Gut gemachte Verfilmung des legendären Video Games. Es ist übrigens nicht das, was in Bloodsport (1988) gespielt wird - das war Karate Champ (1984) und gilt als einer der ersten Fighter und Vorläufer zu Street Fighter I (1987). Wirklich erfolgreich war aber erst Street Fighter II (1991), was auf damals üblichen 384x224 gespielt wurde. Es gab komplizierte "Special Moves", die man durch bestimmte Bewegungen des Joysticks aktivieren konnte. Kämpfer aus aller Welt traten gegeneinander an - eine davon war Chun-Li.
Hier hat sich die bezaubernde Kristin Kreuk an die Strippen gehängt ("wire-fu"), aber es tut den Effekten keinen Abbruch. Ganz ernst nimmt sich der Film eh nicht und so gleiten die Special Moves, die sie von ihrem Meister scheinbar innerhalb von einem Tag lernt, schnell ins märchenhafte ab. Trotzdem sind die Kampfszenen interessant gemacht, auch für Zuschauer, die nicht jeden Tag Kung-Fu-Filme zum Frühstück gucken.
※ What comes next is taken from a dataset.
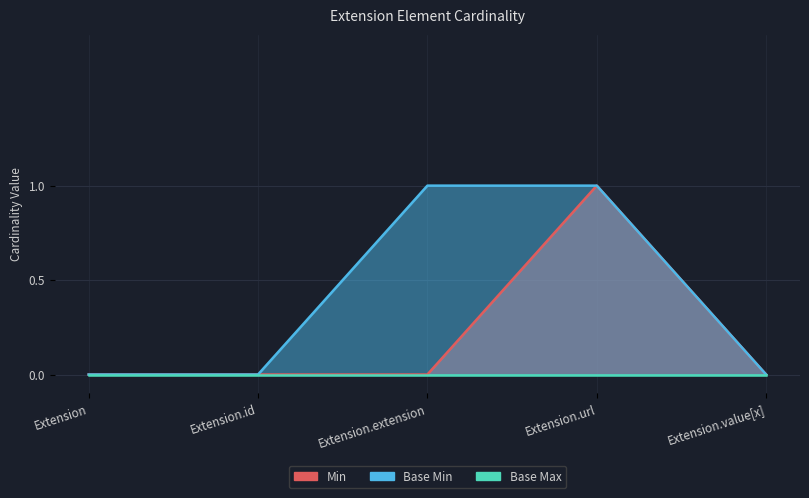

Which category has the highest value in the Min series?

Extension.url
Es zieht sich ein tragischer Faden durch den Film, vom verlorenen Vater, über unterdrückte Slumbewohner in Bangladesh, bis hin zu bedrückend-sinnloser Gewalt, die vom übermenschlichen Oberbösewicht (klasse verkörpert von Neal McDonough) ausgeht. Ich habe eine herzliche Geschichte gesehen, obwohl der Film vom Doom-Regisseur stammt. Die junge Straßen-Kämpferin sucht nicht nur den Entführer ihres Vaters und rettet halb Bangkok, sondern verteidigt ganz nebenbei das Gute, setzt sich ein für die Schwachen, und verkörpert den Zen-Geist (oder Kämpfer-Geist oder Das-Gute-Und-Gerechte oder wie auch immer man es nennen will) so gut, und sie hat so eine tolle Ausstrahlung, ich muss sie schon fast mit Jean-Claude Van Damme in Bloodsport vergleichen.